As autoridades encaram Nikola com desconfiança (como a polícia, ao perguntar se sabia e se encorajou – nessa significativa ordem, ressalte-se – os atos da esposa), desprezo (a equipe do serviço social é o maior exemplo) ou como uma oportunidade de ganhar (ou aumentar) a simpatia da população (pedindo uma foto para postar no Twitter). O protagonista é objetificado por quem detém o poder e encontra poucas pessoas com empatia em seu caminho. O que ele aprende é que é dificílimo, quiçá impossível, lutar contra o sistema. Seja por engessamento, corrupção, burocracia ou lentidão, as chances estão sempre em seu desfavor. Quando um conhecido faz uma oferta para obter seus objetivos à margem da lei, a hipótese não é absurda, pois somente assim Nikola teria chance substancial de êxito.

Acontece que Nikola não quer lutar contra o sistema, não quer fazer greve, não quer ser tratado de maneira distinta.

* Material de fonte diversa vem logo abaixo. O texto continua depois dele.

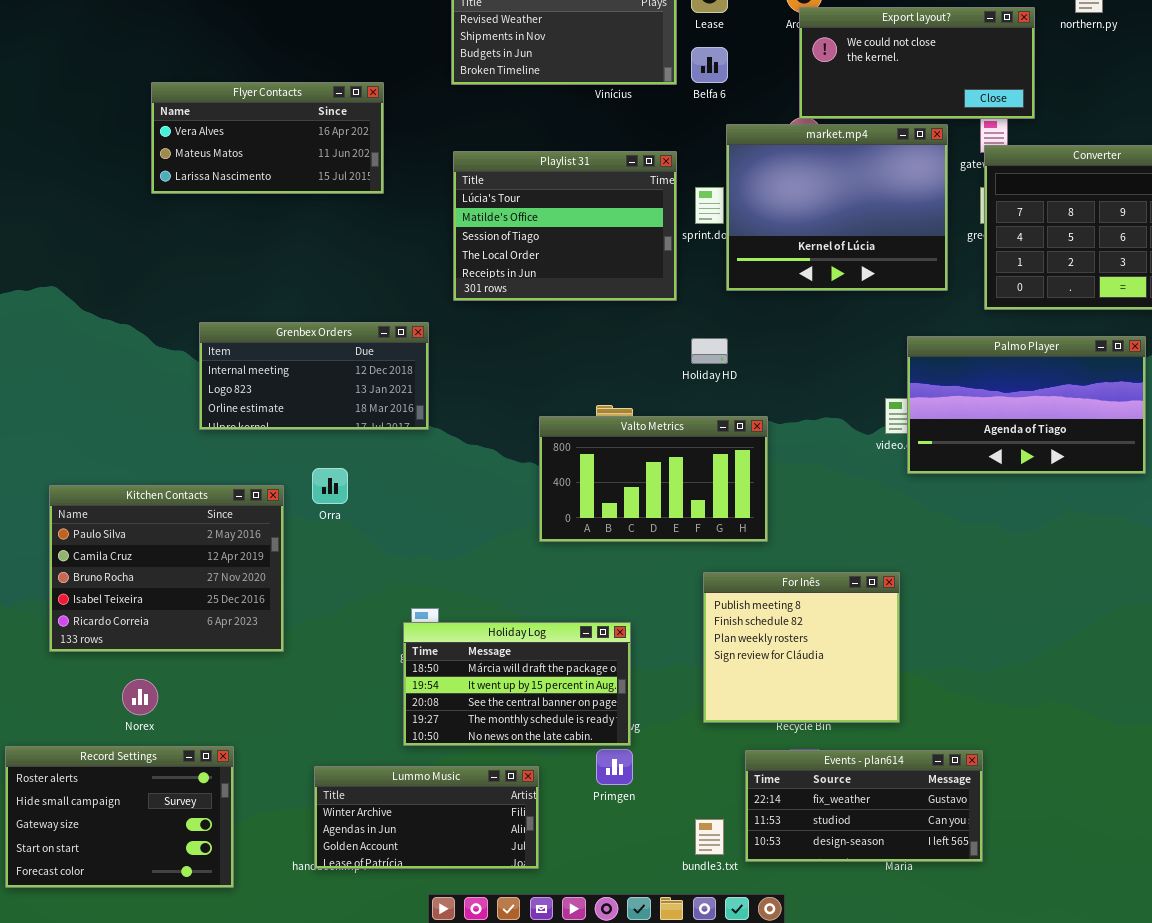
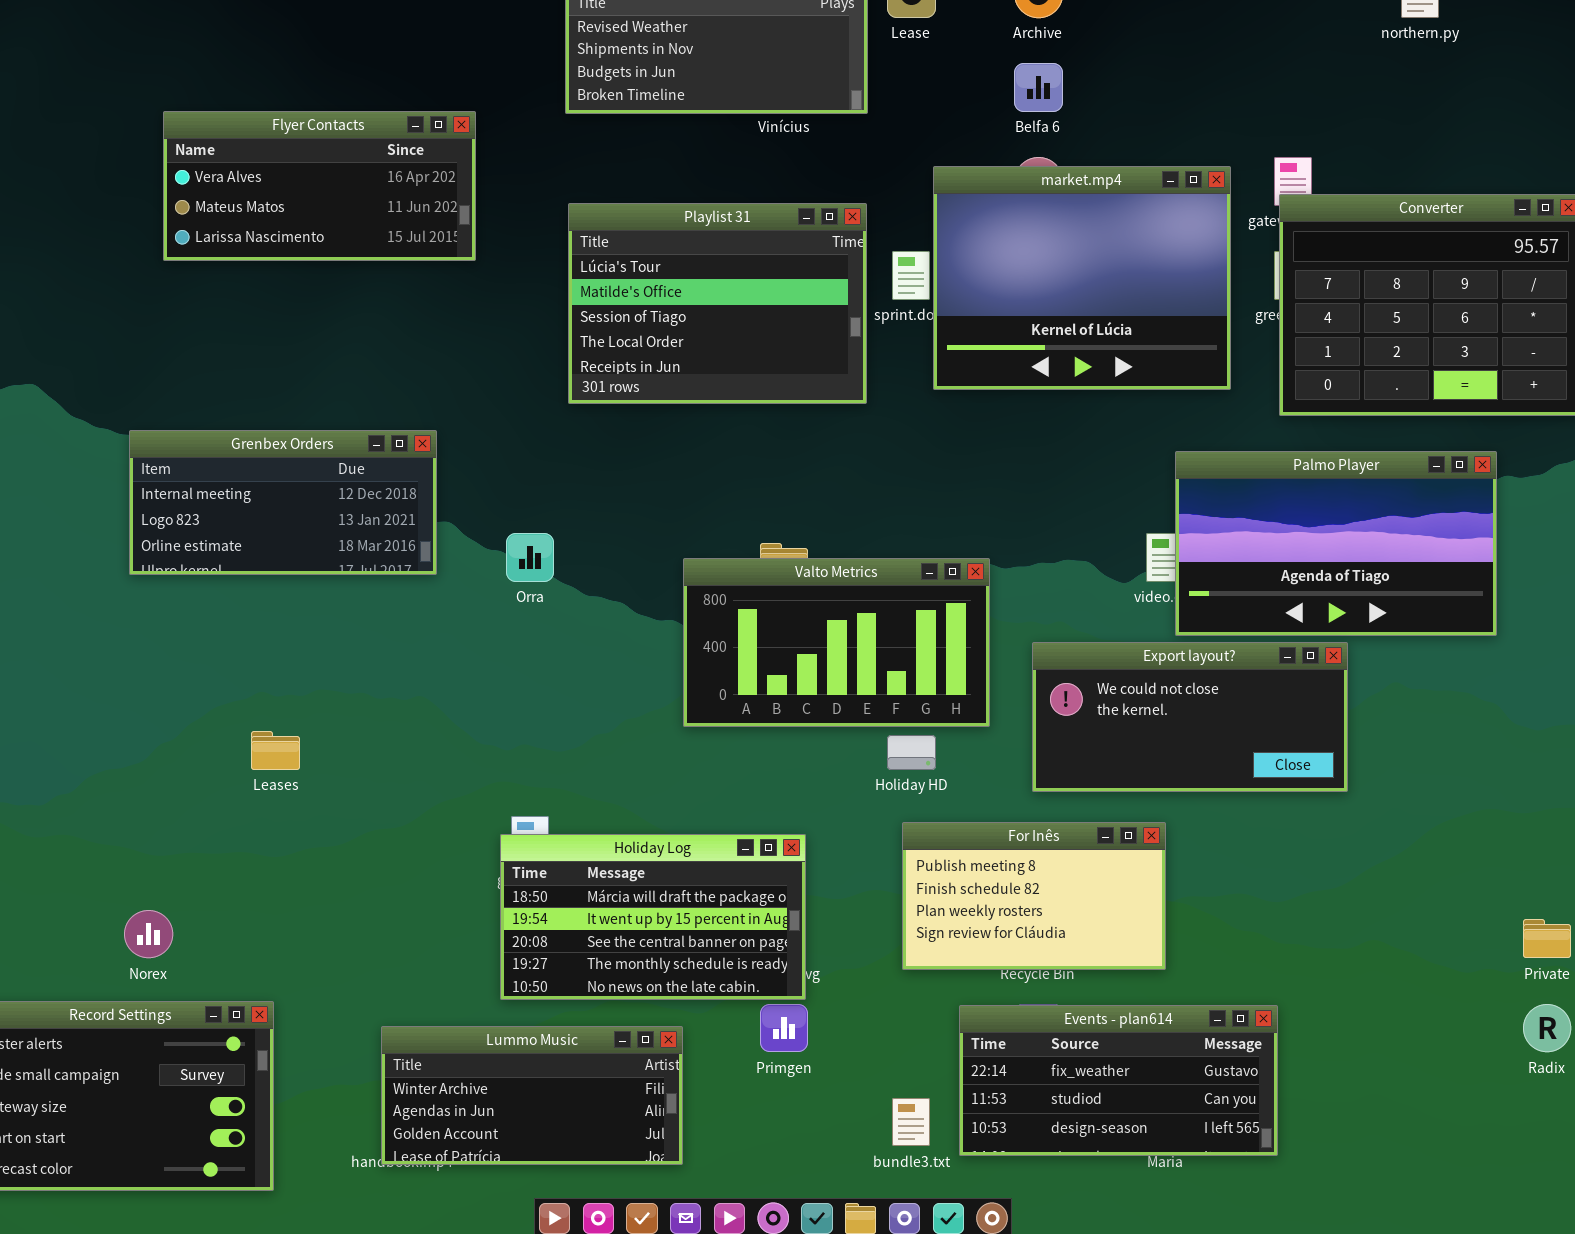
Export layout?: [799,7,1035,119] -> [1032,642,1348,792], moved
Belfa 6: [691,47,728,83] -> [1014,63,1063,112], moved
Grenbex Orders: [199,322,429,430] -> [129,430,437,575], moved
Holiday HD: [691,338,728,364] -> [887,735,936,770], moved
Orra: [312,468,348,504] -> [506,533,554,582], moved
Kitchen Contacts: [49,485,284,652] -> none, closed
For Inês: [703,572,900,723] -> [902,822,1166,970], resized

Não é nem a corrupção sistêmica que o interessa. Seu objetivo é unicamente a retomada da guarda dos filhos, ainda que ouça de outro pai que não vale a pena lutar pela família (porque, segundo ele, ela vai decepcioná-lo em algum momento). Nikola não expressa com palavras, mas com atos, que sabe que é possível que se decepcione com a família. Pouco importa: seu amor é incondicional.

A casa do protagonista pode ser pequena e suja (paredes escurecidas, pratos usados na mesa etc.), inclusive menor que a sala de conferência do ministério. Na fotografia, há cores que indicam fraqueza, como o amarelo das plantações de trigo e o verde abacate do hospital, mas o que Nikola não pode ser considerado é fraco. Ele é tratado como um cachorro, aliás ele encontra um cão e o trata bem em sua jornada, o que não é feito por outras pessoas. De certa forma, o protagonista e o animal se identificam, sendo tratados, cada um em seu espaço (mas não entre si), como seres inferiores. O que os identifica é a pureza no coração e, em determinado momento, a fome. Ambos sabem – ou, se não sabem, acabam descobrindo – que cães não são eles, é o mundo.

* Filme assistido durante a cobertura da 44ª edição da Mostra Internacional de Cinema de São Paulo.